After I emailed her, I regretted even reminding her about my faux pas.  I worried that I might have made her cry all over again.

Turns out that it only prompted her to recall the rest of the story, which I had forgotten.  She--now a mother of two kids--writes:
You know the best thing that happened out of that emotional encounter was .... chocolate! You were so nice, and tried to console me with a bar of chocolate. And it absolutely worked. Until this day, when I visit the mainland and go to a Trader Joes, there is no way I'm leaving the store without that Belgium chocolate bar. So that incident was a true gem, and stuck with me all these years. Chocolate can fix any problem!
I suppose I felt so awful about having triggered an emotional response in her that I had forgotten what happened after that.

I am not surprised, however, that I offered her chocolate.  I do that even now.  Even when students do not cry in my office.

I have no idea about the lyrics in this old favorite of mine that I have embedded here ... the melody feels just appropriate for the moment ...

Thursday, November 11, 2010

The end of the world in 20 years: chocolate will become expensive

The world could run out of affordable chocolate within 20 years as farmers abandon their crops in the global cocoa basket of West Africa, industry experts claim.
If that is not a sign of the coming end of the world!

"What the hell," you say?  Why this crisis?  It is actually a good thing.
But, how can this be good?  Because it makes us wake up to the reality of cocoa production:
Farmers in the countries that produce the bulk of cocoa bought by the multinationals who control the market have found the crop a bitter harvest. The minimal rewards they have historically received do not provide incentives for the time-consuming work of replanting as their trees die off – a task that usually means moving to a new area of canopied forest and waiting three to five years for a new crop to mature.
"It's hard to maintain production at high levels in a particular plot of land every time, because of pest problems that eat away at the yields and the farms need to be rejuvenated," explains Thomas Dietsch, research director of ecosystem services at the Earthwatch Organisation. "Although research into new varieties and better management methods could solve those problems, the other challenge is that cocoa is competing for agricultural space with other commodities like palm oil – which is increasingly in demand for biofuels."
Meanwhile, as the supply of the raw material diminishes, millions of new consumers in the developing world are becoming addicted to the sweet energy-fix at the end of the processing chain. "Chocolate consumption is increasing faster than cocoa production – and it's not sustainable," Tony Lass, chairman of the Cocoa Research Association, told the annual conference of Britain's Academy of Chocolate last month.
Despite price rises on the trading floor, precious little reaches the smallholders who make up 95 per cent of growers, according to Mr. Lass, a former Cadburys trader and ethical sourcing advisor who has co-authored a book on the cocoa industry.
"These smallholders earn just 80 cents a day," he says. "So there is no incentive to replant trees when they die off, and to wait up to five years for a new crop, and no younger generation around to do the replanting. The children of these African cocoa farmers, whose life expectancy is only 56, are heading for the cities rather than undertake backbreaking work for such a small reward."
This graph, from UNCTAD, is data from 2005/2006 on cocoa beans production--the share of the producing countries.  Note the importance of the two neighboring West African countries

A contrast to this geography is the geography of consumption of cocoa.

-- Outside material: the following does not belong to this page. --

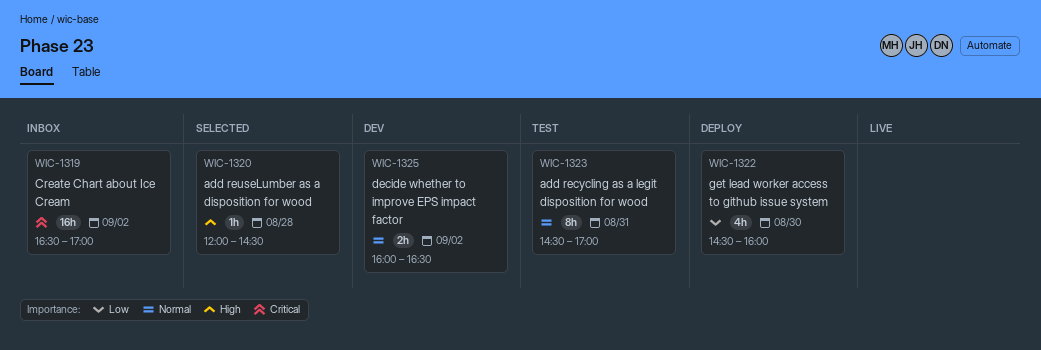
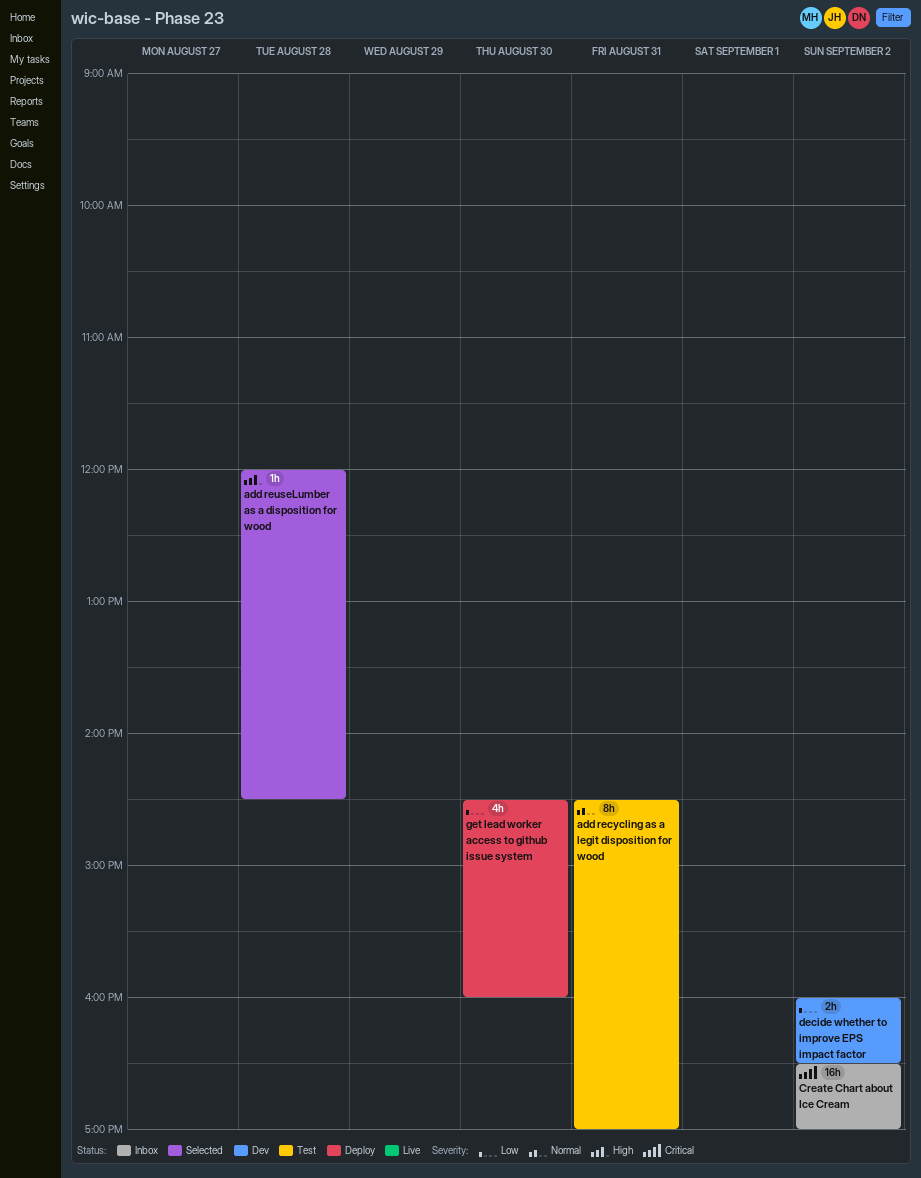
decide whether to improve EPS impact factor, priority: Normal -> Low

As one might hypothesize, poor people don't eat a whole lot of chocolates nor do they drink chocolate milk by the gallons.

The following chart explains it all:
I would not mind paying, for instance, a special tax every time I buy a candy bar if I can be guaranteed that the money will go directly to the cocoa producing farmers who engage in this labor-intensive activity for which their monetary rewards are low.